There are piles of books everywhere in this house it seems! But then that is the usual state of affairs in any home I live in. But I may have actually found a narrow strip of wall space in the den to put another book case. I'll have to measure to make sure and then see what I can find. There's a lovely old mahogany book case in the attic although how the previous tenants got it there is a complete mystery since I’ve tried twice to bring it downstairs and it simply will not fit down the stairwell. It's a shame, really, as it would look really beautiful in the house and would give me much needed space for all the lovely books that as yet have no home.
I balled up some yarn later in the day, a beautiful grey and cream striped wool that I bought last autumn. I'm not certain yet what I'll make with it, but it was nice to handle it and wonder. Whenever I have new yarn it's always a slow process deciding what to do with it, sitting and holding it my hand and trying to imagine how it will look as a hat or mittens or a scarf or shawl. It's almost as if I'm conjuring its destiny or hoping it will tell me how it wants to be used: "What would you like to be, hmmm..?"
Despite the unseasonably mild weather, the batch of brilliantly sunny days here and there, and the odd brave daffodil, February was still such a dreary time of year for the garden, with everything bare and no particular natural 'theme' to bring into the house. In spring and autumn it's always easy to put things around reminiscent of the season: the first batch of violets and lily of the valley, or the russet tones of andromeda mixed with rudbeckia seedheads. Summer means bringing armloads of roses, evening primrose, loosestrife and hosta leaves into the cottage. And of course the Christmas holidays are the perfect time to "deck the halls" with holly, ivy, and pine boughs.
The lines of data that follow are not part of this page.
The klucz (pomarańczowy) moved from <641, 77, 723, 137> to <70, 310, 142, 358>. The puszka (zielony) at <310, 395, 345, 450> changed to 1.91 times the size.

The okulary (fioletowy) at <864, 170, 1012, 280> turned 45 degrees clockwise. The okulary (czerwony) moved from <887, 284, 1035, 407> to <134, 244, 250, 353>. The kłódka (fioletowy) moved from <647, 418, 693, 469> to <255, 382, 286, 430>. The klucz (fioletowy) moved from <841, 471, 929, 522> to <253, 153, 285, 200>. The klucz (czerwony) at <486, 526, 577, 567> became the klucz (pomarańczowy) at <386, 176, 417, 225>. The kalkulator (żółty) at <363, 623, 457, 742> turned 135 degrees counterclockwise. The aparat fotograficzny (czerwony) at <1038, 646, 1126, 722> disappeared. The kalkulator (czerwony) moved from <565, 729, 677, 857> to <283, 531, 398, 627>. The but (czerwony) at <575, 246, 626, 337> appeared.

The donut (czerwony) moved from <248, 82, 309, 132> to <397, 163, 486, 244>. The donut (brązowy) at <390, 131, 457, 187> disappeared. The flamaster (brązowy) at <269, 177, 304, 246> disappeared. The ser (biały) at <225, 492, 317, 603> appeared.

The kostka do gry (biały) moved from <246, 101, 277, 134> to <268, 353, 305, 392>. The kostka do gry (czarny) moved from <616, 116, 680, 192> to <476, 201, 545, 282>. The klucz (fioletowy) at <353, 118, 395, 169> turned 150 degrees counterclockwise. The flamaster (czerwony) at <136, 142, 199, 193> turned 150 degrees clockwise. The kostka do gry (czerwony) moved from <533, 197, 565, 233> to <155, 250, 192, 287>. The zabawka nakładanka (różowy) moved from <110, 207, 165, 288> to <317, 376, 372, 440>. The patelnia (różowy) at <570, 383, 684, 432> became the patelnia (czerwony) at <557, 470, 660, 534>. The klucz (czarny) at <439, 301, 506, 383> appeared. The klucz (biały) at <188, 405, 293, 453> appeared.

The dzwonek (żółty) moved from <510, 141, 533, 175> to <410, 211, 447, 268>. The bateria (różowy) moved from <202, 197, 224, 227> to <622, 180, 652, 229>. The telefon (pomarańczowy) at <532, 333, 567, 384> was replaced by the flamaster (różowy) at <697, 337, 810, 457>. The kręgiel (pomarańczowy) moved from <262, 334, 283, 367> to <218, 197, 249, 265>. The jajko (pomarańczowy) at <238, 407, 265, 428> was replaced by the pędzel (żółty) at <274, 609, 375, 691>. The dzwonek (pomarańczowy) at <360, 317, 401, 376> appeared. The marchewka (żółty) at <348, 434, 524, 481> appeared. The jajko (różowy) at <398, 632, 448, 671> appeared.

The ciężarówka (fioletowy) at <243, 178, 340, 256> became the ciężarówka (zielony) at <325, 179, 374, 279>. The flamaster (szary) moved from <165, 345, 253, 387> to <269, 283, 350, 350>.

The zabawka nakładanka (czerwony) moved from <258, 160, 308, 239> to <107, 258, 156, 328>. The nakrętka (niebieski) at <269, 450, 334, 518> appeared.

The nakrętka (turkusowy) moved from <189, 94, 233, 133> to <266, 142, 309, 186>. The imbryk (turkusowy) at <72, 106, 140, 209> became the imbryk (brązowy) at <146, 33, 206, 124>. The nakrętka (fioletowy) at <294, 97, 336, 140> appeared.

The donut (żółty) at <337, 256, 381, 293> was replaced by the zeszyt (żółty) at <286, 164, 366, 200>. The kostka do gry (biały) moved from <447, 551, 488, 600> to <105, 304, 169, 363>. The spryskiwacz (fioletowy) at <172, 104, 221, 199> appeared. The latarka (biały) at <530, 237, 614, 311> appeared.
But late-winter can be so bleak: Christmas is past, Spring is still weeks away, and everything in nature seems to come to an anticipatory standstill.
Ah, but March is different and I'm able to enjoy miniature daffodils blooming in the large "flow blue" basin in my dining room, a sprig of Andromeda in a small vase on the kitchen counter, and a lovely Wedgwood vase of Forsythia that I forced. (My annual "let's fool Mother Nature" trick!) There are crocus and myrtle pushing up in the garden beds, and now that last week's wind has finally abated I've put my ivy wreath back on the door. (I had to chase it through the garden in my nightdress one night last week!)
I could hear the old rusted camel bells ringing in the garden this morning, as if calling out to me to bring all my wind chimes back outside. They seems to know it's spring .. as if they can see the squirrels and birds bustling, and the return of greenery, and they're as eager as I am for those lazy, verdent days when late spring and early summer breezes create a sweet symphony of tinkling bells and chimes throughout the garden.